I hired Nicole like four months ago and it's blown my mind. I should have never tried to build my own teams in the past. There are brilliant WHO's out there who have this specialty.

One of the main things I've gotten out of all of my coaching with Nicole is that me, as the entrepreneur, needs to focus my energy on my highest creative potential. She's helped me reconceptualize my business and myself so as to think about my highest enjoyment and purpose. 

She always challenges my assumptions. I come with an idea and she pushes back hardcore. And I think that is one of the primary purposes of a mentor, to serve as an opposing force to practice against.

That's what I get out of Nicole. I feel like I've been practicing against her the past few months. She serves as a far superior opposing force for me to throw stuff against. To learn against. And she doesn't budge or shows weakness. Yet, as a great mentor, she listens and is empathetic. She's understanding of my weaknesses.
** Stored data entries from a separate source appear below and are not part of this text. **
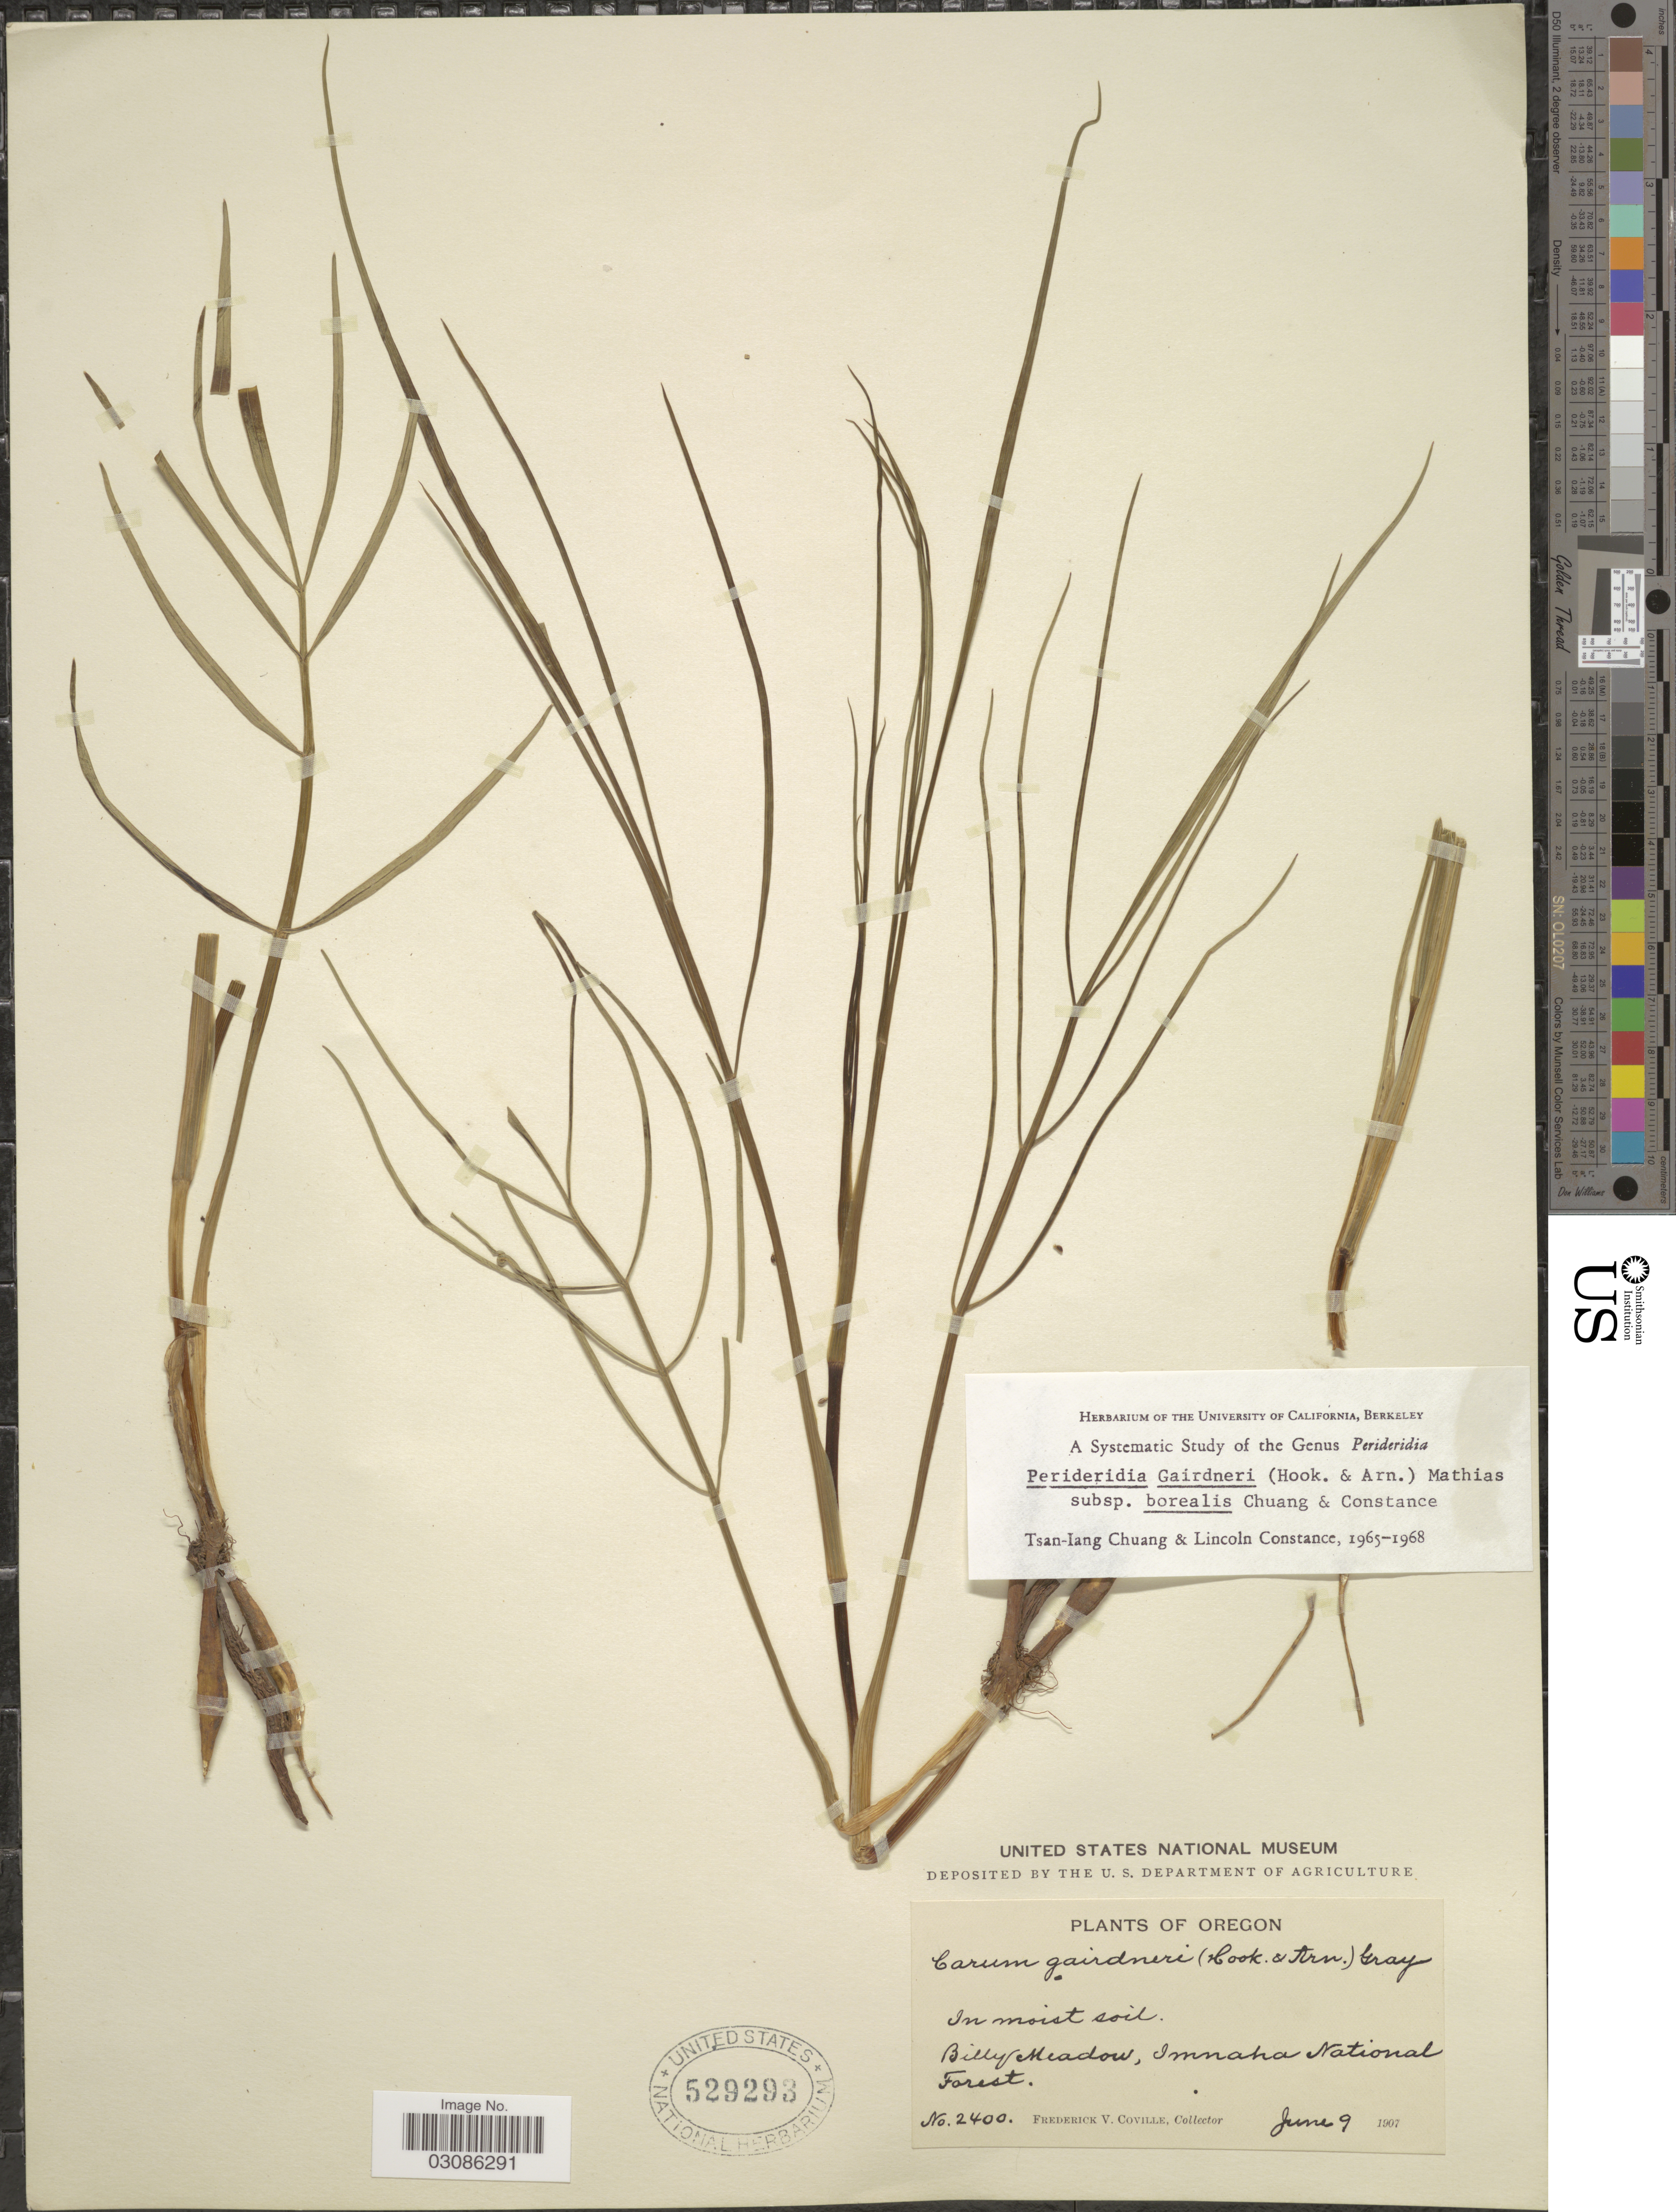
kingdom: Plantae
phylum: Tracheophyta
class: Magnoliopsida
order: Apiales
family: Apiaceae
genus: Perideridia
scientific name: Perideridia gairdneri subsp. borealis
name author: T.I. Chuang & Constance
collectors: F. V. Coville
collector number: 2400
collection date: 1907-06-09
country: United States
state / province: Oregon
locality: Billy Meadow, Imnaha National Forest.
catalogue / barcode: US 529293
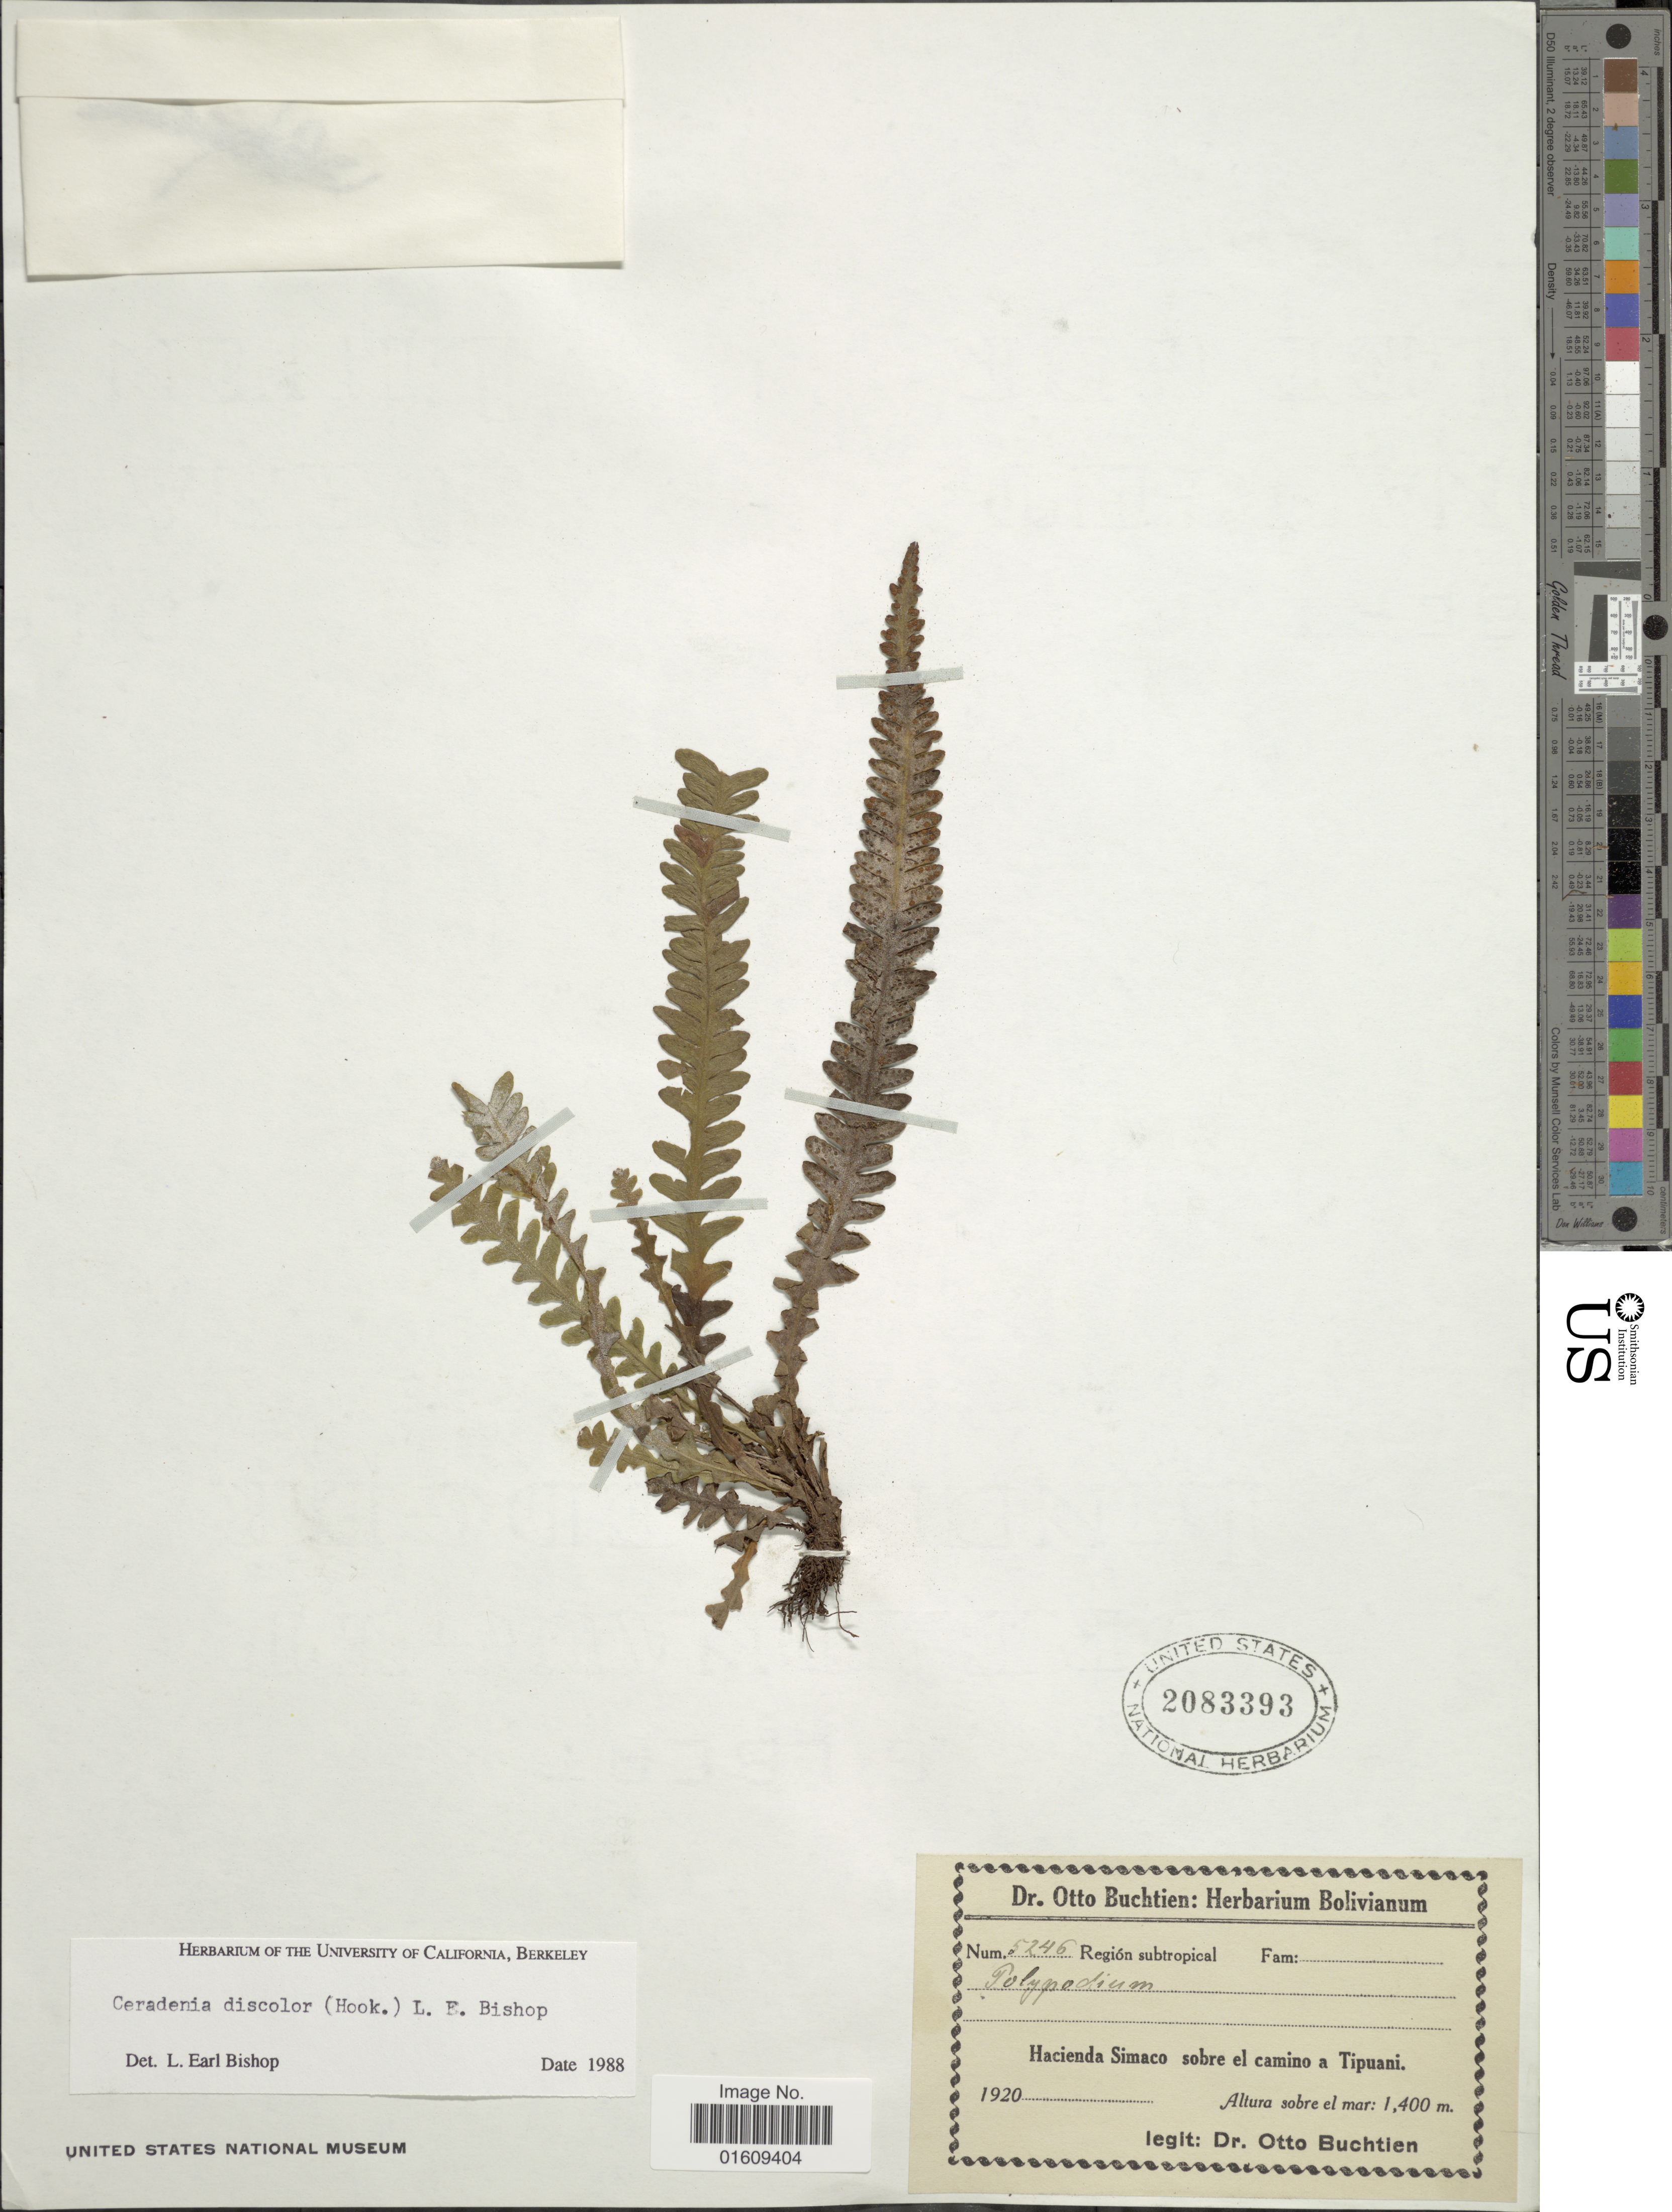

Given that my goal is to scale my current online business, my team is growing and changing. At every stage in my team's development, Nicole has ensured I don't blow up the old system while in the process of transitioning to the new system. This is new for me, as I'm a quick-start focused entrepreneur who often destroys things in the inspiration of my ideas.

Case a point: if you're a new entrepreneur and you want to scale your business and grow your team, focus on WHO not HOW.

Hire someone who knows what they are doing-- someone who understands systems, processes, team dynamics, and also role development. 

This will save you hundreds of hours and potentially millions of dollars. Don't get the wrong people on the bus and don't leave them there longer than they should be. Get someone who will challenge and question you.

Get someone who knows what they're doing.